- _Extract to read_:
★ ★ ★

| |
by 
Product Description
Salford Systems' flagship data mining software,
CART®, is a robust, easy-to-use decision tree that automatically sifts
large, complex databases, searching for and isolating significant
patterns and relationships. This discovered knowledge is then used to
generate reliable, easy-to-grasp predictive models for applications
such as finding best prospects and customers, targeted marketing,
detecting credit card fraud, and managing credit risk.
Designed for both non-technical and technical business users, CART can
quickly reveal important data relationships that could remain hidden
using other analytical tools. The most recent 2008 release, CART 6.0,
includes modeling automation technology that dramatically accelerates
the process of generating accurate and robust models for deployment in
core business functions. CART was the primary tool used to win the
KDDCup 2000 web-mining competition and is currently in use in major web
applications.

★ ★ ★

- _Material shown_:
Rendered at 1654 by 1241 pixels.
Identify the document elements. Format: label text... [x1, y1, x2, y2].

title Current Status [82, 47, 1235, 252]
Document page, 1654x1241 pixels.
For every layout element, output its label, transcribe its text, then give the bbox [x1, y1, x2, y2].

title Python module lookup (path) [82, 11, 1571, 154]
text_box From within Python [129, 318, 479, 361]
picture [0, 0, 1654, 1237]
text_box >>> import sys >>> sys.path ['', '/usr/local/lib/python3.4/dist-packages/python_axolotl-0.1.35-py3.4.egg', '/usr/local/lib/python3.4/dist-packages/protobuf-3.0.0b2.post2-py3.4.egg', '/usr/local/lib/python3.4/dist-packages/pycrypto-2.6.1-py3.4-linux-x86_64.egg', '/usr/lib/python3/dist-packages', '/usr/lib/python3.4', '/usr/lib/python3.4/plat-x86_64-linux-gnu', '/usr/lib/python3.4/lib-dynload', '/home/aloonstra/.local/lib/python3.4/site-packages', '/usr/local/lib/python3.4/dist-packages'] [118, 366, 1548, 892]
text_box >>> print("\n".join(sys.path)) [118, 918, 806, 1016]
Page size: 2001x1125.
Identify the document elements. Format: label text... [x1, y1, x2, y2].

★ ★ ★

- _Written tasks_:
a - List every application the CART product description names for its predictive models.
b - Please write out the passage of the CART product description starting at "Designed for both" and ending at "applications.", word for word.
The records are not required for anything here.

- _Solved tasks_:
a -
- Finding best prospects and customers
- Targeted marketing
- Detecting credit card fraud
- Managing credit risk

b -
Designed for both non-technical and technical business users, CART can
quickly reveal important data relationships that could remain hidden
using other analytical tools. The most recent 2008 release, CART 6.0,
includes modeling automation technology that dramatically accelerates
the process of generating accurate and robust models for deployment in
core business functions. CART was the primary tool used to win the
KDDCup 2000 web-mining competition and is currently in use in major web
applications.